(Stored entries)
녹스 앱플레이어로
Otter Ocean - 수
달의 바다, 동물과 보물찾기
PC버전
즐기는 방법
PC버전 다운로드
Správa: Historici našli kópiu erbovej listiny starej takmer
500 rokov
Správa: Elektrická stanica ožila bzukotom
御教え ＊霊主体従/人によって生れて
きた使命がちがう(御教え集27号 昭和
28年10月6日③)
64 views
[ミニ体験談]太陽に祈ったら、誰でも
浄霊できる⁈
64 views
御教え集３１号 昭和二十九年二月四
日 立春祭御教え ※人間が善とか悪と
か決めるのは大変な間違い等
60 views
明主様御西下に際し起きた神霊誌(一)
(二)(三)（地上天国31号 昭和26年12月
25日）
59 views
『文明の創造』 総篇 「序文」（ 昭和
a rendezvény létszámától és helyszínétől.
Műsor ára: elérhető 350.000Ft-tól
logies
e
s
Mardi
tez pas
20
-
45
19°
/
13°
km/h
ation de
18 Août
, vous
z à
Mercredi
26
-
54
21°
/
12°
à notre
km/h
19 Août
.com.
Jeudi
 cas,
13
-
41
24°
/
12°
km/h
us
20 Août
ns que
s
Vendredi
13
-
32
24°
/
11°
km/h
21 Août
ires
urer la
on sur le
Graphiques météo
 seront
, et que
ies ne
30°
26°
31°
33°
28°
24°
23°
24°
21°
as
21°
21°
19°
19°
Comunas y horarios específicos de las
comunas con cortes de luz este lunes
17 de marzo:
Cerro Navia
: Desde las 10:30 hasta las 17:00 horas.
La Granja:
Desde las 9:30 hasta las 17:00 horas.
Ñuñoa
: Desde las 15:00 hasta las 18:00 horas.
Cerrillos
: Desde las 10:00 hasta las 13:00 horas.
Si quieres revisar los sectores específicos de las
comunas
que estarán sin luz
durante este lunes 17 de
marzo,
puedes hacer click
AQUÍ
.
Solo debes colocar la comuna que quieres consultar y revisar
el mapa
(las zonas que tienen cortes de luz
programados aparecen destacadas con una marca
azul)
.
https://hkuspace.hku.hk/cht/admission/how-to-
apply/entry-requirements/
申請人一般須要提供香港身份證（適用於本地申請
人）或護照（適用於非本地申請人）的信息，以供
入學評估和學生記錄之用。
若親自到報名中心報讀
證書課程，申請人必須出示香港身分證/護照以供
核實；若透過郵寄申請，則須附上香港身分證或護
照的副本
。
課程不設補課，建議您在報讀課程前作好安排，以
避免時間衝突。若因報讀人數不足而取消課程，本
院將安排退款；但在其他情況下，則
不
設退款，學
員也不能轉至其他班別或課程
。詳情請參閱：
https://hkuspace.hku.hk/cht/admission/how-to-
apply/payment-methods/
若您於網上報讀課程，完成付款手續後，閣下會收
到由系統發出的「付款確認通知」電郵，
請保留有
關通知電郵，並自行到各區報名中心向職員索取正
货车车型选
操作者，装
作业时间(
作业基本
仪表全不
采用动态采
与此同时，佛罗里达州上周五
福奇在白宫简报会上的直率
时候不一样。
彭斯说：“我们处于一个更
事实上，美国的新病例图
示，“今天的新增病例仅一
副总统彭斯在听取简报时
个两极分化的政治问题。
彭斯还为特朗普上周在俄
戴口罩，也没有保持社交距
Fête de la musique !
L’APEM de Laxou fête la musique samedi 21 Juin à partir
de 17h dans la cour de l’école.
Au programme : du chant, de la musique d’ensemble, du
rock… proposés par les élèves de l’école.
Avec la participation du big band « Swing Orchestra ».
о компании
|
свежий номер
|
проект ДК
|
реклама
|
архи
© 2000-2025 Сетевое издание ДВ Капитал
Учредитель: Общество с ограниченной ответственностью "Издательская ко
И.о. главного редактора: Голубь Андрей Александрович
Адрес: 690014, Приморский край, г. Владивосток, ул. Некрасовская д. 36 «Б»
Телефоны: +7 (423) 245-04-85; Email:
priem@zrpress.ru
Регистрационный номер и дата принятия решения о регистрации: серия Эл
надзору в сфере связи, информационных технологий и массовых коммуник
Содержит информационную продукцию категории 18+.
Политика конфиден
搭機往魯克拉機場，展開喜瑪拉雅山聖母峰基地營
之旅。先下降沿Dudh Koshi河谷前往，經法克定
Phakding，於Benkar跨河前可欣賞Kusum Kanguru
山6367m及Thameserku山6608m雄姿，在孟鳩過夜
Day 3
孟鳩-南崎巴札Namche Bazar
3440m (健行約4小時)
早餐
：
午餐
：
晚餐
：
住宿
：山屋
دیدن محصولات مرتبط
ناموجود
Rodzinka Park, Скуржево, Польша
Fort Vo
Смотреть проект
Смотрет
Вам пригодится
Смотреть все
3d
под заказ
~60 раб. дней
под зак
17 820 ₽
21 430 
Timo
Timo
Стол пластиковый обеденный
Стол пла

WORK INSTRUCTIONS >>
Can you restate every record above word for word?

ANSWER TO THIS PROBLEM >>
녹스 앱플레이어로
Otter Ocean - 수
달의 바다, 동물과 보물찾기
PC버전
즐기는 방법
PC버전 다운로드
Správa: Historici našli kópiu erbovej listiny starej takmer
500 rokov
Správa: Elektrická stanica ožila bzukotom
御教え ＊霊主体従/人によって生れて
きた使命がちがう(御教え集27号 昭和
28年10月6日③)
64 views
[ミニ体験談]太陽に祈ったら、誰でも
浄霊できる⁈
64 views
御教え集３１号 昭和二十九年二月四
日 立春祭御教え ※人間が善とか悪と
か決めるのは大変な間違い等
60 views
明主様御西下に際し起きた神霊誌(一)
(二)(三)（地上天国31号 昭和26年12月
25日）
59 views
『文明の創造』 総篇 「序文」（ 昭和
a rendezvény létszámától és helyszínétől.
Műsor ára: elérhető 350.000Ft-tól
logies
e
s
Mardi
tez pas
20
-
45
19°
/
13°
km/h
ation de
18 Août
, vous
z à
Mercredi
26
-
54
21°
/
12°
à notre
km/h
19 Août
.com.
Jeudi
 cas,
13
-
41
24°
/
12°
km/h
us
20 Août
ns que
s
Vendredi
13
-
32
24°
/
11°
km/h
21 Août
ires
urer la
on sur le
Graphiques météo
 seront
, et que
ies ne
30°
26°
31°
33°
28°
24°
23°
24°
21°
as
21°
21°
19°
19°
Comunas y horarios específicos de las
comunas con cortes de luz este lunes
17 de marzo:
Cerro Navia
: Desde las 10:30 hasta las 17:00 horas.
La Granja:
Desde las 9:30 hasta las 17:00 horas.
Ñuñoa
: Desde las 15:00 hasta las 18:00 horas.
Cerrillos
: Desde las 10:00 hasta las 13:00 horas.
Si quieres revisar los sectores específicos de las
comunas
que estarán sin luz
durante este lunes 17 de
marzo,
puedes hacer click
AQUÍ
.
Solo debes colocar la comuna que quieres consultar y revisar
el mapa
(las zonas que tienen cortes de luz
programados aparecen destacadas con una marca
azul)
.
https://hkuspace.hku.hk/cht/admission/how-to-
apply/entry-requirements/
申請人一般須要提供香港身份證（適用於本地申請
人）或護照（適用於非本地申請人）的信息，以供
入學評估和學生記錄之用。
若親自到報名中心報讀
證書課程，申請人必須出示香港身分證/護照以供
核實；若透過郵寄申請，則須附上香港身分證或護
照的副本
。
課程不設補課，建議您在報讀課程前作好安排，以
避免時間衝突。若因報讀人數不足而取消課程，本
院將安排退款；但在其他情況下，則
不
設退款，學
員也不能轉至其他班別或課程
。詳情請參閱：
https://hkuspace.hku.hk/cht/admission/how-to-
apply/payment-methods/
若您於網上報讀課程，完成付款手續後，閣下會收
到由系統發出的「付款確認通知」電郵，
請保留有
關通知電郵，並自行到各區報名中心向職員索取正
货车车型选
操作者，装
作业时间(
作业基本
仪表全不
采用动态采
与此同时，佛罗里达州上周五
福奇在白宫简报会上的直率
时候不一样。
彭斯说：“我们处于一个更
事实上，美国的新病例图
示，“今天的新增病例仅一
副总统彭斯在听取简报时
个两极分化的政治问题。
彭斯还为特朗普上周在俄
戴口罩，也没有保持社交距
Fête de la musique !
L’APEM de Laxou fête la musique samedi 21 Juin à partir
de 17h dans la cour de l’école.
Au programme : du chant, de la musique d’ensemble, du
rock… proposés par les élèves de l’école.
Avec la participation du big band « Swing Orchestra ».
о компании
|
свежий номер
|
проект ДК
|
реклама
|
архи
© 2000-2025 Сетевое издание ДВ Капитал
Учредитель: Общество с ограниченной ответственностью "Издательская ко
И.о. главного редактора: Голубь Андрей Александрович
Адрес: 690014, Приморский край, г. Владивосток, ул. Некрасовская д. 36 «Б»
Телефоны: +7 (423) 245-04-85; Email:
priem@zrpress.ru
Регистрационный номер и дата принятия решения о регистрации: серия Эл
надзору в сфере связи, информационных технологий и массовых коммуник
Содержит информационную продукцию категории 18+.
Политика конфиден
搭機往魯克拉機場，展開喜瑪拉雅山聖母峰基地營
之旅。先下降沿Dudh Koshi河谷前往，經法克定
Phakding，於Benkar跨河前可欣賞Kusum Kanguru
山6367m及Thameserku山6608m雄姿，在孟鳩過夜
Day 3
孟鳩-南崎巴札Namche Bazar
3440m (健行約4小時)
早餐
：
午餐
：
晚餐
：
住宿
：山屋
دیدن محصولات مرتبط
ناموجود
Rodzinka Park, Скуржево, Польша
Fort Vo
Смотреть проект
Смотрет
Вам пригодится
Смотреть все
3d
под заказ
~60 раб. дней
под зак
17 820 ₽
21 430 
Timo
Timo
Стол пластиковый обеденный
Стол пла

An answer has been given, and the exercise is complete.